→ **Tasks**:
1. How would you render this sentence from the lawn thread in Spanish: "I have pretty decent patches of Bahia invading all over."
2. Could you copy word for word the part of the lawn thread that opens with "## Redtwin (Feb" and closes with "amount of time!"?

→ **Page text**:
┌──

Also, here is a picture of the flagpole that now resides where that ugly Magnolia used to be. I forgot to mention my neighbors lawn and that domination line that is clear already with not much effort on my part! :lol:



Any help or suggestions from anyone going forward is greatly appreciated! Thanks!


----------



## Humbert810 (8 mo ago)

5/17/22


----------



## Humbert810 (8 mo ago)

5/18/22


----------



## Humbert810 (8 mo ago)

After a week or so I will be trying to tackle this Bahia in the front lawn. I have pretty decent patches of Bahia invading all over. I plan to use Celsius to try and kill it off before it gets too out of control. I also plan to forego the Triad and Quinclorac for the most part and lean on a pretty steady plan of Prodiamine in the fall and spring followed by Celsius and Certainty for post-em spot treatments next year in accordance with the Bermuda Triangle!


----------



## WillyT (Jun 26, 2019)

Can someone move this post to the warm season journal? @Ware


----------



## Redtwin (Feb 9, 2019)

Welcome to TLF and Panama City! Let me know if you need any local help.


----------



## WillyT (Jun 26, 2019)

I didn't realize you have done that much! Looks like a massive change in a short amount of time!


----------



## WillyT (Jun 26, 2019)

Redtwin said:


> Welcome to TLF and Panama City! Let me know if you need any local help.

└──

→ **Information given**:
┌──

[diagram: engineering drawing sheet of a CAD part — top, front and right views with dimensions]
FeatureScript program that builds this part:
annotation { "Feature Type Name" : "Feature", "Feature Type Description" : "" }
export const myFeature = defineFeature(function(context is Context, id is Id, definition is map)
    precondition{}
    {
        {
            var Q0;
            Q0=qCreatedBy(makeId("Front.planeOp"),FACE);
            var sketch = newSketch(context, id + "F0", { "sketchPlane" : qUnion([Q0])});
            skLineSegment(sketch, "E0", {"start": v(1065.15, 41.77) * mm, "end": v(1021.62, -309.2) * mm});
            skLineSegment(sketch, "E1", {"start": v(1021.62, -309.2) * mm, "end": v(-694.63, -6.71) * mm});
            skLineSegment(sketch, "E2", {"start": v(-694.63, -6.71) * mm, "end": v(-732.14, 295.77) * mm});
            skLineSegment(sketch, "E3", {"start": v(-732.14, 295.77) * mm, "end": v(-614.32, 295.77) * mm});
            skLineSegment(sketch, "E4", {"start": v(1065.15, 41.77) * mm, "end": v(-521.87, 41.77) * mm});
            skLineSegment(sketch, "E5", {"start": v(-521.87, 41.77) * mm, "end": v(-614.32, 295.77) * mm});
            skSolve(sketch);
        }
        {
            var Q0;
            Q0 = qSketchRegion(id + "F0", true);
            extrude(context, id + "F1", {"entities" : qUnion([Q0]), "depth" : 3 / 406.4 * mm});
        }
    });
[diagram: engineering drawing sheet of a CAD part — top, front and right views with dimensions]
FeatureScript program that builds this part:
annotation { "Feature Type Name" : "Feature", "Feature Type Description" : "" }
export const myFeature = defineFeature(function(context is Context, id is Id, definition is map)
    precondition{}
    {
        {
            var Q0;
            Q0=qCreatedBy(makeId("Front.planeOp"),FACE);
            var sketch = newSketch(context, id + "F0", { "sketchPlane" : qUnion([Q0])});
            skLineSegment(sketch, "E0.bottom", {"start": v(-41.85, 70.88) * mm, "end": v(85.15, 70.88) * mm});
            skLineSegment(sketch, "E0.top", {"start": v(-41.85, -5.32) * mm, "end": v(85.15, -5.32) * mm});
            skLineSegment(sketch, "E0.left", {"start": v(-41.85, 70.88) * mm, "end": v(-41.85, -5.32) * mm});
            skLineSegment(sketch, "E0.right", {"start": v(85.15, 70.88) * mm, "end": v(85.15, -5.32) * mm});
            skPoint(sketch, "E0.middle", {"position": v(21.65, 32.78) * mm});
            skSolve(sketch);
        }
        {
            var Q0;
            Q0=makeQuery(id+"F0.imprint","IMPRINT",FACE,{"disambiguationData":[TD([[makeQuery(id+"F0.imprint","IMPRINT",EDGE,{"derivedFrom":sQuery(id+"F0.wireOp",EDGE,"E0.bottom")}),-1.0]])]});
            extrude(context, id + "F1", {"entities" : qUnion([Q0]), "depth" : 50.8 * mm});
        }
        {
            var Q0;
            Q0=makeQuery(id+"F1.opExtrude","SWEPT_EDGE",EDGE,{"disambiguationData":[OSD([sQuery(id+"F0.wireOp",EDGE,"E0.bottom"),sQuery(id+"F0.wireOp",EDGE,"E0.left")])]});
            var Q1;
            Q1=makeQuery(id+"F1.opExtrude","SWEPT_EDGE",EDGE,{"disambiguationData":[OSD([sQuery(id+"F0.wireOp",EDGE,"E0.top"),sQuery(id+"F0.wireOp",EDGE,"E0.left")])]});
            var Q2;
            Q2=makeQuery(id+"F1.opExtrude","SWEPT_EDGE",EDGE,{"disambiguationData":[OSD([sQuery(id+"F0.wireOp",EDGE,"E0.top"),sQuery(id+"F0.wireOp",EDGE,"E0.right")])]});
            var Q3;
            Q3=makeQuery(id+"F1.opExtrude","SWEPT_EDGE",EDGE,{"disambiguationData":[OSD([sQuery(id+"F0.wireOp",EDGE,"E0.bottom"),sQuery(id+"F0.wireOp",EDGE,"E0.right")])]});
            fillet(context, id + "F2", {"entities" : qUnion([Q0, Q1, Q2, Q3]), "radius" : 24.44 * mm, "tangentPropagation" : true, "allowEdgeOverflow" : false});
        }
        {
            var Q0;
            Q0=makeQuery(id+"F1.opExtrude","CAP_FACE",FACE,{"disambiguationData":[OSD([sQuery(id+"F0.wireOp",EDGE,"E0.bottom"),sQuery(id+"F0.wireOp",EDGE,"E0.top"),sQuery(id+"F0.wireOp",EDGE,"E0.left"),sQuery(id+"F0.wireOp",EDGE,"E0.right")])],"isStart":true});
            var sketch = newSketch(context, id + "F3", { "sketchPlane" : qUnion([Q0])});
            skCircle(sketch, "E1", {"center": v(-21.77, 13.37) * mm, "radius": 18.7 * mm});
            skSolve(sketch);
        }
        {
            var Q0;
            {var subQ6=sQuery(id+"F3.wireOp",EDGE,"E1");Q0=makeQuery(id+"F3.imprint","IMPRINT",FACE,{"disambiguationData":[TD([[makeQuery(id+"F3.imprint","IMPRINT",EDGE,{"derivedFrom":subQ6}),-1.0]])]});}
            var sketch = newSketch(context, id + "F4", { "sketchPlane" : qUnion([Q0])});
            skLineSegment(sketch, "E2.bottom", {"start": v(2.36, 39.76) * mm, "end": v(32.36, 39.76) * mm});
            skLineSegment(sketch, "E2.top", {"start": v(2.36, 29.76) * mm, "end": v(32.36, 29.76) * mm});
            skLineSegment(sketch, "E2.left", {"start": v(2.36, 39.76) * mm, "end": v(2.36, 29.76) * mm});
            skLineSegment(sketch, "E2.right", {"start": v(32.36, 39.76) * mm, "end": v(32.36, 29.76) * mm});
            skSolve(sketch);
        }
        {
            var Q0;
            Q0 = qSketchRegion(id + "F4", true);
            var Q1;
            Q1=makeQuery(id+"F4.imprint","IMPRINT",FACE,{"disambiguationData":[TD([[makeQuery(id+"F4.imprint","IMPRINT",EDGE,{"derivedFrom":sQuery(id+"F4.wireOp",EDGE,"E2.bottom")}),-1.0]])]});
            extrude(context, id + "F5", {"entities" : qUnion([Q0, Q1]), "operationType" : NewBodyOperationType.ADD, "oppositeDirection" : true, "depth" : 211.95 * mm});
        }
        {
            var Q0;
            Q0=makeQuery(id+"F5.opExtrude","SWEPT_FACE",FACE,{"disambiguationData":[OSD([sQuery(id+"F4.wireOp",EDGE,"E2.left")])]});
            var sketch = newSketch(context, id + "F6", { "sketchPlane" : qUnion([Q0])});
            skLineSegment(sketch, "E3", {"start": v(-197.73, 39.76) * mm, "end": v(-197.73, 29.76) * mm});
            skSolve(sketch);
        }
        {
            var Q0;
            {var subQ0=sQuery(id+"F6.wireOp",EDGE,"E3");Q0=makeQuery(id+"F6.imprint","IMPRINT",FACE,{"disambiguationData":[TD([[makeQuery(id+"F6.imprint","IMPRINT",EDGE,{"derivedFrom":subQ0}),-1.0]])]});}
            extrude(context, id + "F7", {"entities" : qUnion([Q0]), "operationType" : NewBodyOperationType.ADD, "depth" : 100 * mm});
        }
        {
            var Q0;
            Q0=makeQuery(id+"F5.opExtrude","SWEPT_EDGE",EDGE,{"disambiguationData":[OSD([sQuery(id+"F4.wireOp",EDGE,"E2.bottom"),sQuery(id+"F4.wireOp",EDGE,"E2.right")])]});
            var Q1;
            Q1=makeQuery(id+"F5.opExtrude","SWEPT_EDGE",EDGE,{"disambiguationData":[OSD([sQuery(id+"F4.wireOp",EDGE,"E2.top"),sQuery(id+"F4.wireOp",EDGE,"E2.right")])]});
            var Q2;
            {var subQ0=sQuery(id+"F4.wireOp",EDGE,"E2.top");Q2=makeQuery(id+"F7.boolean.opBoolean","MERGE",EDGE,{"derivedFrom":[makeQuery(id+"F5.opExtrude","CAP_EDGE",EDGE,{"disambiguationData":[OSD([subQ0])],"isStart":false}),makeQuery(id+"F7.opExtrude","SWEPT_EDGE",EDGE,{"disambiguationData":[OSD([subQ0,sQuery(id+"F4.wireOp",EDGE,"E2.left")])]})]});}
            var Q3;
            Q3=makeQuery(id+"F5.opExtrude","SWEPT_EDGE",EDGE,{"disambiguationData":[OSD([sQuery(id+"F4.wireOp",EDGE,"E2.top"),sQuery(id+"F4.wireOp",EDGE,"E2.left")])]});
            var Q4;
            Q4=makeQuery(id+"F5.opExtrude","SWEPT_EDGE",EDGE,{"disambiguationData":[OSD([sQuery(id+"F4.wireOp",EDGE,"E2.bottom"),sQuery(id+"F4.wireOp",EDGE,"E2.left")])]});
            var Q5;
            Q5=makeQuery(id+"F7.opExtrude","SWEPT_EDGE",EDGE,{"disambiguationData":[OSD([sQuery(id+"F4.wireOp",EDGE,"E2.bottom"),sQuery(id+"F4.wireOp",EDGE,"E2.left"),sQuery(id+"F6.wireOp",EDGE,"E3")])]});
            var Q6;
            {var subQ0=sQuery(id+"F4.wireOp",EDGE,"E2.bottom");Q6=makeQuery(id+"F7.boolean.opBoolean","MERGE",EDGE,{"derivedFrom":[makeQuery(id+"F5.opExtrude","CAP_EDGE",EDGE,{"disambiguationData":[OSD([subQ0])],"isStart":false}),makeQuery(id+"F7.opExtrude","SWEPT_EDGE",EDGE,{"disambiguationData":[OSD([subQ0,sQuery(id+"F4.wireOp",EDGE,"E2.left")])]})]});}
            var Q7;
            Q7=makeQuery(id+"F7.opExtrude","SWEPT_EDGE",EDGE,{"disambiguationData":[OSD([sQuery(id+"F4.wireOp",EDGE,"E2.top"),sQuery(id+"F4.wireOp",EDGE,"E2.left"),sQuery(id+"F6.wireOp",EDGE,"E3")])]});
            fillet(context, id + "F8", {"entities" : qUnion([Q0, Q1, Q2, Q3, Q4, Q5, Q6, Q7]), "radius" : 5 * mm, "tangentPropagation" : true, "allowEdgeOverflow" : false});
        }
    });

└──

→ **Solution set**:
1. Tengo manchas bastante grandes de Bahia invadiendo por todas partes.

2.
## Redtwin (Feb 9, 2019)

Welcome to TLF and Panama City! Let me know if you need any local help.


----------



## WillyT (Jun 26, 2019)

I didn't realize you have done that much! Looks like a massive change in a short amount of time!